When the last glacier melted some 10,000 years ago, the Wisconsin River swelled to more than 100 times its present size and carried billions of tons of fine sand and gravel on its way to the Mississippi River. As the meltwater decreased, it deposited material in this valley to a depth of 300 feet. This process created wide steps, or terraces, leading down to the present river bed. You are on one of the upper terraces, called a "sand barren" because of its desert-like conditions.
Water evaporation rate exceeds rainfall, so plants and animals here have interesting ways to conserve water. Grasses have many long roots, and their leaves curl inwards to reduce evaporation in the heat. During the day, lizards and snakes stay under-ground where temperatures may be up to 70 degrees cooler than on the sun-baked surface.
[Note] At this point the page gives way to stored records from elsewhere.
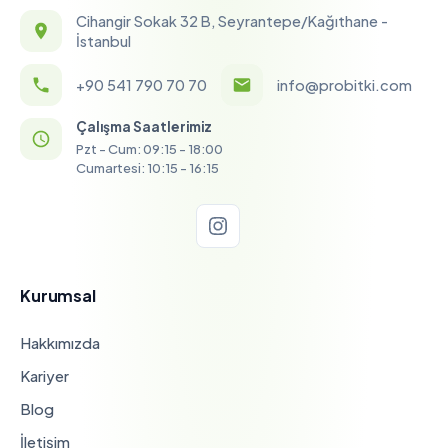
Cihangir Sokak 32 B, Seyrantepe/Kağıthane -
İstanbul
+90 541 790 70 70
info@probitki.com
Çalışma Saatlerimiz
Pzt - Cum: 09:15 - 18:00
Cumartesi: 10:15 - 16:15
Kurumsal
Hakkımızda
Kariyer
Blog
İletişim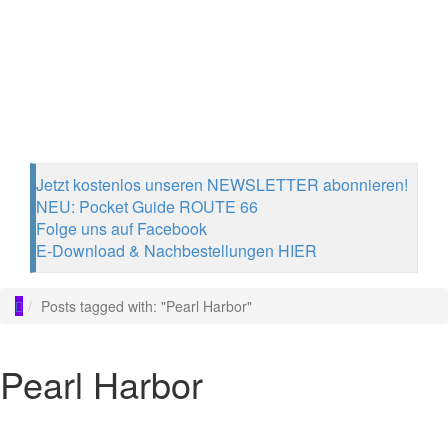
Jetzt kostenlos unseren NEWSLETTER abonnieren!
NEU: Pocket Guide ROUTE 66
Folge uns auf Facebook
E-Download & Nachbestellungen HIER
Posts tagged with: "Pearl Harbor"
Pearl Harbor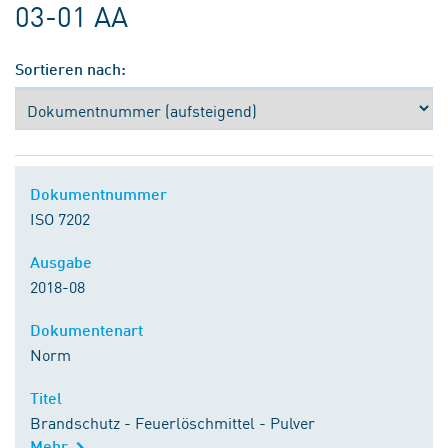
03-01 AA
Sortieren nach:
Dokumentnummer
ISO 7202
Ausgabe
2018-08
Dokumentenart
Norm
Titel
Brandschutz - Feuerlöschmittel - Pulver
Mehr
Look around for Wisconsin's only native cactus, prickly pear. The green thorny pads are actually enlarged and flattened stems. Like leaves, they convert sunlight into food, but they also store large quantities of water. Four-inch, yellow flowers bloom only one day each in late June.
The Wisconsin's flood plain is located on the lowest terrace. Its moisture-loving trees have shallow roots which get oxygen during floods but also cause the trees to uproot during windstorms. A few miles north, bald eagles winter where a power plant's warm water keeps the river from icing over. Watch for eagles perching in shore trees or swooping down to catch small fish, their primary food.